Congress’s refusal to fix the Consumer Product Safety and Improvement Act (“Consumer Product Destruction,” Review & Outlook, Aug. 12) is, if possible, even more irresponsible than the original legislation. Intended to protect children from lead paint in Chinese toys, the law has resulted in both huge losses and new regulatory costs on industries ranging from motorcycle and ATV manufacturers to toy makers and retailers. Many of these products pose little or no risk of lead-poisoning to children—or anyone else. Yet faced with a real problem—one it created and which it alone has the power to undo—Congress does nothing.
This should serve as a warning to the rest of us as lawmakers seek to ram through massive climate and health-care legislation. The CPSC shows that the unintended consequences of crisis-driven lawmaking are often worse than the original problem—if it was a problem. Don’t count on Congress to correct its mistakes.

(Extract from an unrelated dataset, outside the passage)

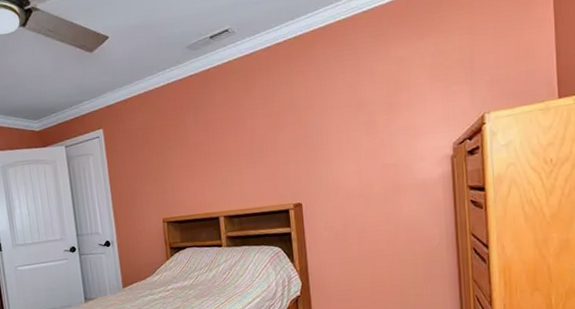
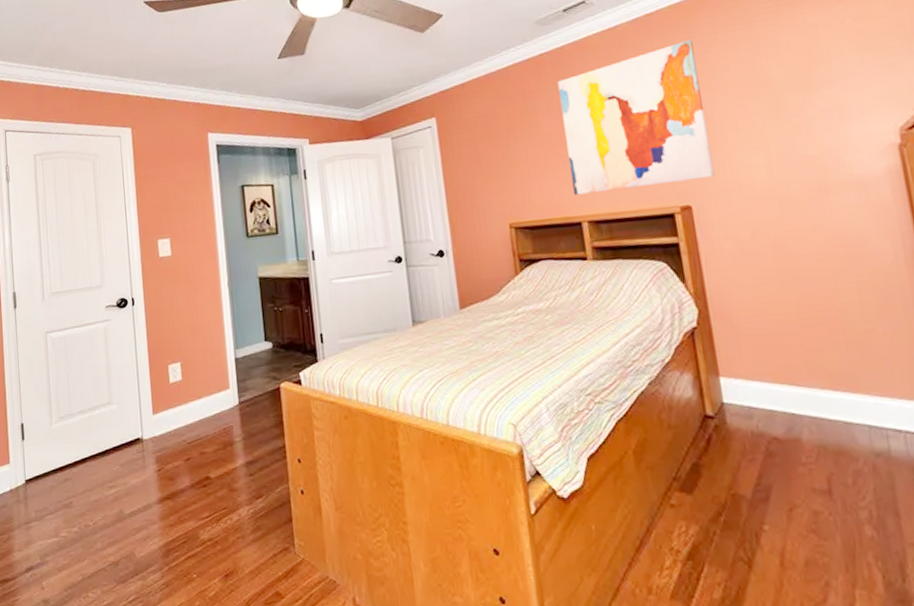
wall art: none [203,67,321,195] -> present [557,40,715,195]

NAM President John Engler made a similar argument in the latest edition of “Industry Today”:
The Obama Administration and Congress have big plans for U.S. manufacturing and the economy this year, offering proposals to restructure health care, promote “green jobs,” and establish a powerful new regulatory regime to control greenhouse gas emissions.
Before any of these proposals as enacted into law, members of Congress should stop, take a deep institutional breath, and ask themselves: “Are we repeating the mistakes of the Consumer Product Safety Improvement Act?”